Gather every line in the items below that contains the string "Example". Case counts.

--- start of Provided information ---

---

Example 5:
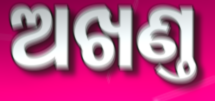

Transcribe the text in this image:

ଅଖଣ୍ତ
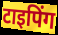
टाइपिंग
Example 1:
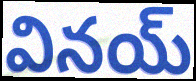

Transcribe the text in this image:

వినయ్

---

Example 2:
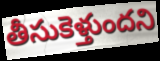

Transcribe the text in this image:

తీసుకెళ్తుందని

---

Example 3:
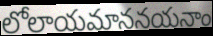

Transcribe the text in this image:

లోలాయమాననయనాం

--- end of Provided information ---

Solution to this task
Example 5:
Example 1:
Example 2:
Example 3:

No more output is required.